I think we should let the wildlife folks do their jobs, listen to their recommendations, and move forward. We need to quit humanizing animals.


----------



## TPrawitt91 (Sep 1, 2015)

I agree with that, where are the experts?


----------



## SX3 (Jun 3, 2014)

Excellent point Jeff.

My absolute favorite place in the world is the Sunlight Basin and Beartooth highway area just east of Cooke City Montana but on the Wyoming side. The wolf and grizzly populations in this area are crazy. We spend a week in July camping in Sunlight and fishing the surrounding area. Grizzly and wolf tracks are common along the creek beds. I have walked up on one grizzly while fishing and seen wolves and grizzlies while driving. We listened to a wolf pack howling just across the river from our camp one night on our last trip. 

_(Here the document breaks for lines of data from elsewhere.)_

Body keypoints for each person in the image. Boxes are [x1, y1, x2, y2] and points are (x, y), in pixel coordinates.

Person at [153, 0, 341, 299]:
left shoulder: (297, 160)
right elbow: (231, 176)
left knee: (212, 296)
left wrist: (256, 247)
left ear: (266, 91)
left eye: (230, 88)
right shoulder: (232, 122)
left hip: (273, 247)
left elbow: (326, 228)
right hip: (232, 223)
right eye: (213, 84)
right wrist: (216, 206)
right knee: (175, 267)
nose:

I was then at a family reunion a couple weeks ago just outside the east entrance of Yellowstone at Buffalo Bill Scout camp. I was talking with the camp director and someone mentioned bears. He told us all they see for bears in the area are grizzly bears. The black bear population pretty much has been killed off by the grizzly bears. I love to see bears but they must be controlled. I totally believe if they are saying there are 700 bears the actual number is actually significantly higher.

Moose used to be common in the area, I rarely see them anymore. Are the bunny huggers okay with the decimation of the black bear and moose populations? Just a hint, they are. I don't believe they care as much about the animals as they do about stopping hunting. 

I doubt that it comes as a surprise to many that this judge is legislating from the bench. I would have been more surprised had he let the hunt go forward.


----------



## hunting777 (May 3, 2009)

to suspend it two days before the hunt???? Come on. All the prep work, time and money that these hunters spent into this hunt. It's just frustrating.


----------



## 3arabians (Dec 9, 2014)

hunting777 said:


> to suspend it two days before the hunt???? Come on. All the prep work, time and money that these hunters spent into this hunt. It's just frustrating.


I wonder if any hunters are already camped out of cell phone range and have been scouting. Now the wife has to rally up the mountain to give this bad news.

Sent from my SAMSUNG-SM-G891A using Tapatalk


----------



## High Desert Elk (Aug 21, 2012)

3arabians said:


> I wonder if any hunters are already camped out of cell phone range and have been scouting. Now the wife has to rally up the mountain to give this bad news.
> 
> Sent from my SAMSUNG-SM-G891A using Tapatalk


The judge overstepped their bounds and have absolutely no authority to rule or issue edicts based on emotion when it comes to wildlife management. The process was followed and the teddy bear was delisted. The state game agency made it public with data.

I say the hunters out in the sticks with no cell phone range/coverage and having no knowledge of this crybaby suspension antic need to proceed forward and wildlife officers need to tell the judge to go pound sand.

What an idiot...


----------



## stillhunterman (Feb 15, 2009)

o-|| -8/- :fencing:


----------